Penny for your thoughts.
Yeah, you are very right. Thank you for your comment. As for the calves that are born in factory farms, I’d rather those calves were never born. But there are of course some farms that treat the animals at least fairly well up until the butchering process.
Lindsay,
unfortunately those farms are very rare – and getting rarer. If you don’t know exactly where it came from then a smiling cow “humane!” sticker means nothing.
I have been vegan for 5 years, ever since I learned how dairy cows and egg hens live (vegetarian before that.) I avoid all things PETA though. I think that group is run by the American Cattle Rancher Association or something to convince people that vegans are insane. (Kidding, sorta.)
Great blog! I found it when I was deciding between the gentle leader head halter and the halti.
Yeah, unfortunately.
I’ve thought about becoming vegan, but haven’t committed to it yet. I try to eat mostly raw, organic food. PETA has its good and bad sides.
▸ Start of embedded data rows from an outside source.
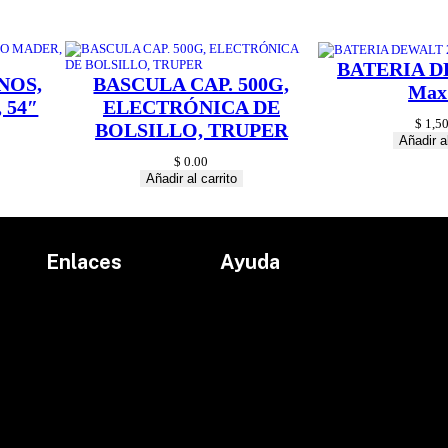
T
R
U
P
BATERIA D
E
NOS,
BASCULA CAP. 500G,
Max
R
 54″
ELECTRÓNICA DE
c
$
1,50
BOLSILLO, TRUPER
a
Añadir al
n
t
$
0.00
i
Añadir al carrito
d
a
d
Enlaces
Ayuda
Inicio
Políticas de devolución
Productos
Políticas de envío
Proyectos
Aviso de privacidad
marcas
Términos y condiciones
Contacto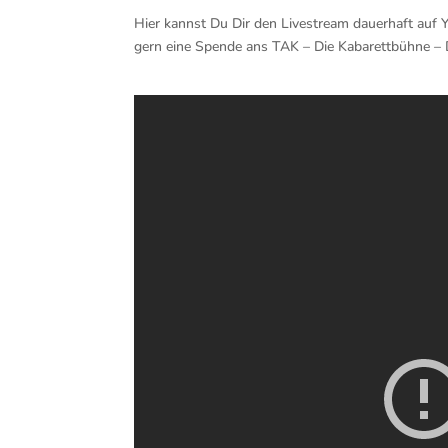
Hier kannst Du Dir den Livestream dauerhaft auf
gern eine Spende ans TAK – Die Kabarettbühne – 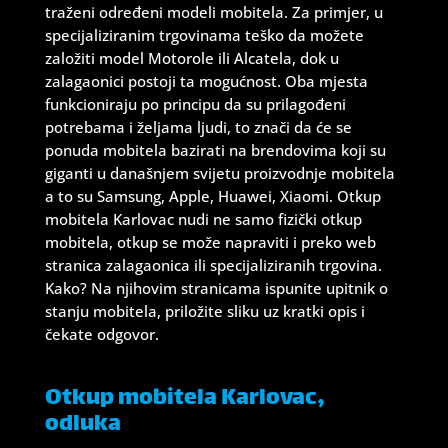
traženi određeni modeli mobitela. Za primjer, u
specijaliziranim trgovinama teško da možete
založiti model Motorole ili Alcatela, dok u
zalagaonici postoji ta mogućnost. Oba mjesta
funkcioniraju po principu da su prilagođeni
potrebama i željama ljudi, to znači da će se
ponuda mobitela bazirati na brendovima koji su
giganti u današnjem svijetu proizvodnje mobitela
a to su Samsung, Apple, Huawei, Xiaomi. Otkup
mobitela Karlovac nudi ne samo fizički otkup
mobitela, otkup se može napraviti i preko web
stranica zalagaonica ili specijaliziranih trgovina.
Kako? Na njihovim stranicama ispunite upitnik o
stanju mobitela, priložite sliku uz kratki opis i
čekate odgovor.
Otkup mobitela Karlovac,
odluka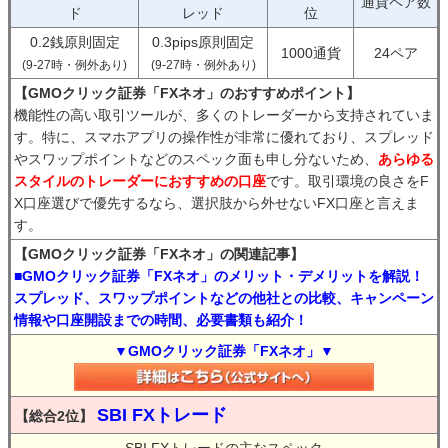
通貨ペア数
ド
レッド
位
0.2銭原則固定
0.3pips原則固定
1000通貨
24ペア
(9-27時・例外あり)
(9-27時・例外あり)
【GMOクリック証券「FXネオ」のおすすめポイント】
機能性の高い取引ツールが、多くのトレーダーから支持されていま
す。特に、スマホアプリの操作性が非常に優れており、スプレッド
やスワップポイントなどのスペック面も申し分ないため、
あらゆる
スタイルのトレーダーにおすすめの口座
です。取引環境の良さをF
X口座選びで優先するなら、選択肢から外せないFX口座と言えま
す。
【GMOクリック証券「FXネオ」の関連記事】
■GMOクリック証券「FXネオ」のメリット・デメリットを解説！
スプレッド、スワップポイントなどの他社との比較、キャンペーン
情報や口座開設までの時間、必要書類も紹介！
▼GMOクリック証券「FXネオ」▼
SBI FXトレード
【総合2位】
Thanks for the compliment about my blog!
Um…there’s no text or anything to this blog post that I can see. I was interested in reading it.
Oh don’t even get me started…
The site should be back up soon. Thanks for stopping by!
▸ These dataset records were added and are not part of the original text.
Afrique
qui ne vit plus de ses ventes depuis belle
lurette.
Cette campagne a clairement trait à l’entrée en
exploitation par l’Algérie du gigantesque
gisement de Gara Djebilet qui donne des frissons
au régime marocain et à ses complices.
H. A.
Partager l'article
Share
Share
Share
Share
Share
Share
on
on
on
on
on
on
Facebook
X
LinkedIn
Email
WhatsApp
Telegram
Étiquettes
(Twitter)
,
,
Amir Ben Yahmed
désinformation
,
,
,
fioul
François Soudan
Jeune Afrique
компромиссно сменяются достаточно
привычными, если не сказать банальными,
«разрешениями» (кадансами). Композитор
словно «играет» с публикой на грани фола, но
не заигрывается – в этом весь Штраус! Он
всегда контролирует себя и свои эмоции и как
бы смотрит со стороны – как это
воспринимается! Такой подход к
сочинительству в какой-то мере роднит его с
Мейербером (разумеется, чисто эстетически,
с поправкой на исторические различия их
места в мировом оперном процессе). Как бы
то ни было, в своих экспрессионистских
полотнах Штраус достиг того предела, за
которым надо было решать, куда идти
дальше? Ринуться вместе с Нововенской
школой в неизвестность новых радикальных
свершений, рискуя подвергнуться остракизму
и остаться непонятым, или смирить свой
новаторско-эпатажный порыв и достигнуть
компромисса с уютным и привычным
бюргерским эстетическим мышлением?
This is a very touchy subject with a lot of people. I am an animal lover. I grew up on a farm with animals that we raised and then we ate. Sometimes it was real tough to lose an animal that you have raised since it was young. I will say that our animals were always happy and when the time came the deed was done very humanely.
These factory type farms are the ones that people need to take notice and get under control. The government is starting to take notice now and getting involved. It will take time but I think it will improve.
I didn’t watch the video because I can’t stand to watch any sort of abuse. I can’t even watch the commercial that they play on TV about rescuing dogs and cats that are abused.
Yeah, those are all good points, Shane. I hope people reading this will support small, local farms.
Ugh. We do try to get local when we can. What appalls me is – that video was for “human grade” food – can you imagine what is done for dog food?
oh I know! I was thinking the same thing! i can’t imagine how bad dog food is.
I totally agree with this. I made a vow last year to only eat meat that had had a happy, humane life. (I.e., local, grass-fed beef, cage-less meat, eggs, dairy). I don’t want to eat any more trash meat, like random-ass chicken sandwiches pumped full of hormones, or burgers that are actually made from scraps and bits of hundreds of different miserable cows. I follow this as best I can, although I have gone weak in the knees for a random corn-dog or plate of bacon. Or arby’s. I do like cooking, and my grocery bill has gone way down.
I think a good rule is, don’t eat anything you would not be able to kill yourself. And also that meat is a treat you should only occasionally eat.
Yeah, it is totally disgusting that 100 cows end up in one hamburger patty. Gross. I like your rule of not eating something unless you could have killed it yourself. I’ll follow that rule. Every time I see a certain relative, she says, “Are you still on that vegetarian diet?” Followed by, “So, what can you eat if you can’t have meat?” And people will say things like, “CAN you eat shrimp?” Or “CAN you eat chicken noodle soup?” I can eat whatever I want!